# WORK TASK:
Your task is to output the entries below word for word.

━━━━

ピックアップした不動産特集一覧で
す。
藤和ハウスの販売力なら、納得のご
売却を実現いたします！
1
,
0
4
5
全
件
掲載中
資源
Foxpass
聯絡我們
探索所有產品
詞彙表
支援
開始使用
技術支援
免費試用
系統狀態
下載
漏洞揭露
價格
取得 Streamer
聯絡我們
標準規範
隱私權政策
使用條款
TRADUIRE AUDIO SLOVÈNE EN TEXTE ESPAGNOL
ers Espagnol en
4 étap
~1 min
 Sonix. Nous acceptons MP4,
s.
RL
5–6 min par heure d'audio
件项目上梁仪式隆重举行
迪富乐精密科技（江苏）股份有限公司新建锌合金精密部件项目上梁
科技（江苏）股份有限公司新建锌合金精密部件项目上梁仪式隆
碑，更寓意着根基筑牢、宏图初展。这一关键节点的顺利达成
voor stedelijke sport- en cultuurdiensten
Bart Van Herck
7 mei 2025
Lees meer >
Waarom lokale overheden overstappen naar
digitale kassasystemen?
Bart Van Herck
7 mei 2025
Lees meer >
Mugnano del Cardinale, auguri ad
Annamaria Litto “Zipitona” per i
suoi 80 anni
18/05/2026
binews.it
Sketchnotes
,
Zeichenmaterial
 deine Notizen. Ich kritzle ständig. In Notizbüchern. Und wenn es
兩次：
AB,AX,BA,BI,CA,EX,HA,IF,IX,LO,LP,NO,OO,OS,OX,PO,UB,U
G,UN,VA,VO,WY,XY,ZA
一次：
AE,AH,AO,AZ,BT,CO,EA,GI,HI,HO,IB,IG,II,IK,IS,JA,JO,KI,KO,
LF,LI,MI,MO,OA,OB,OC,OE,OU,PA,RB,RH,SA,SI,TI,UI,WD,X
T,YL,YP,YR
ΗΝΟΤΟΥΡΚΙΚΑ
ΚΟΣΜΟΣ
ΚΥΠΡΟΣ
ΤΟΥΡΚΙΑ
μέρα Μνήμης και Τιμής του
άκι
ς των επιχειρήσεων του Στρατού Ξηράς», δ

━━━━

# SOLUTION FOR THIS TASK:
ピックアップした不動産特集一覧で
す。
藤和ハウスの販売力なら、納得のご
売却を実現いたします！
1
,
0
4
5
全
件
掲載中
資源
Foxpass
聯絡我們
探索所有產品
詞彙表
支援
開始使用
技術支援
免費試用
系統狀態
下載
漏洞揭露
價格
取得 Streamer
聯絡我們
標準規範
隱私權政策
使用條款
TRADUIRE AUDIO SLOVÈNE EN TEXTE ESPAGNOL
ers Espagnol en
4 étap
~1 min
 Sonix. Nous acceptons MP4,
s.
RL
5–6 min par heure d'audio
件项目上梁仪式隆重举行
迪富乐精密科技（江苏）股份有限公司新建锌合金精密部件项目上梁
科技（江苏）股份有限公司新建锌合金精密部件项目上梁仪式隆
碑，更寓意着根基筑牢、宏图初展。这一关键节点的顺利达成
voor stedelijke sport- en cultuurdiensten
Bart Van Herck
7 mei 2025
Lees meer >
Waarom lokale overheden overstappen naar
digitale kassasystemen?
Bart Van Herck
7 mei 2025
Lees meer >
Mugnano del Cardinale, auguri ad
Annamaria Litto “Zipitona” per i
suoi 80 anni
18/05/2026
binews.it
Sketchnotes
,
Zeichenmaterial
 deine Notizen. Ich kritzle ständig. In Notizbüchern. Und wenn es
兩次：
AB,AX,BA,BI,CA,EX,HA,IF,IX,LO,LP,NO,OO,OS,OX,PO,UB,U
G,UN,VA,VO,WY,XY,ZA
一次：
AE,AH,AO,AZ,BT,CO,EA,GI,HI,HO,IB,IG,II,IK,IS,JA,JO,KI,KO,
LF,LI,MI,MO,OA,OB,OC,OE,OU,PA,RB,RH,SA,SI,TI,UI,WD,X
T,YL,YP,YR
ΗΝΟΤΟΥΡΚΙΚΑ
ΚΟΣΜΟΣ
ΚΥΠΡΟΣ
ΤΟΥΡΚΙΑ
μέρα Μνήμης και Τιμής του
άκι
ς των επιχειρήσεων του Στρατού Ξηράς», δ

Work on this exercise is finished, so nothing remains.